Well-established ways to overcome alcoholism include counseling, 12-step recovery programs and addiction treatment centers.
But government statistics show that 75 percent of people receiving conventional treatment for alcohol dependence relapse to heavy drinking within the first year of beginning treatment.
A division of the U.S. Department of Health & Human Services (HHS) has recently issued best-practice guidelines for the treatment of alcohol dependence. The guidelines, entitled “Incorporating Alcohol Pharmacotherapies Into Medical Practice,” include for the first time the two most recent FDA-approved medications for alcohol dependence, naltrexone for extended-release inject able suspension and acamprosate calcium.
FDA-Approved Medications
The FDA has approved medications for the treatment of alcohol dependence that offer treatment options in addition to traditional 12-step and counseling programs.
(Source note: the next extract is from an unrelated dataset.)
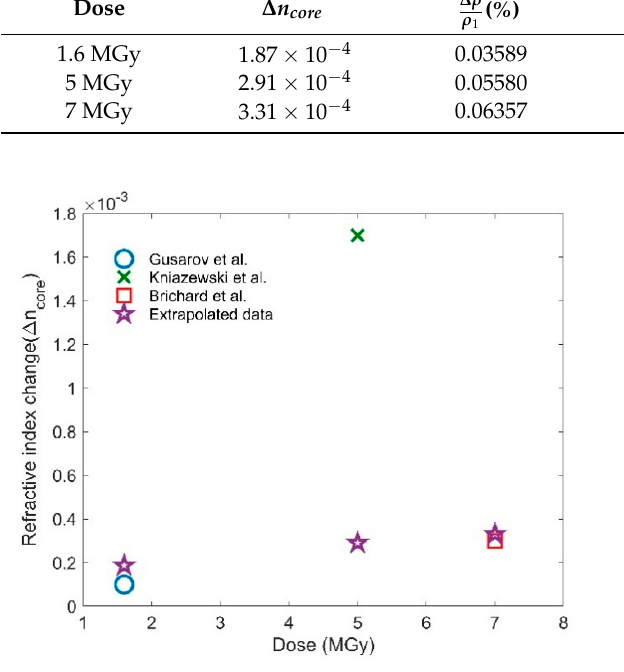
Figure 11. Calculated RI with the experimental values at MGy dose.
Medications can act by blocking or interacting with certain receptors or biochemical effects in the brain of a person with alcohol dependence.
Medications are used along with counseling to help a person stop drinking. One of the newly added medications in the HHS guidelines is an extended-release injection taken once a month.
When medications are part of the treatment program along with counseling, a physician must consider whether the patient can reliably adhere to a daily pill regimen. A recent study analyzed the magnitude of challenges faced when prescribing oral pharmacotherapy for alcohol dependence. Over a six-month period, more than 85 percent of patients were non-persistent with oral therapy. Oral therapy has been successful for some patients. However, in many cases in which adherence is a challenge, an extended-release injection that is given once a month can be a helpful treatment option.
“We now know that alcohol dependence is a chronic disease with a potentially life-threatening course,” said Harold C. Urschel III, M.D., chief of medical strategy, EnterHealth LLC. “These new guidelines increase awareness and information about the new medications available for alcohol dependence so that patients and their doctors can consider all the available tools for each individual case.”
As with other complex chronic diseases, like depression, asthma or diabetes, patients, along with their physicians and family members, work together to determine the best treatment option for each person with alcohol dependence.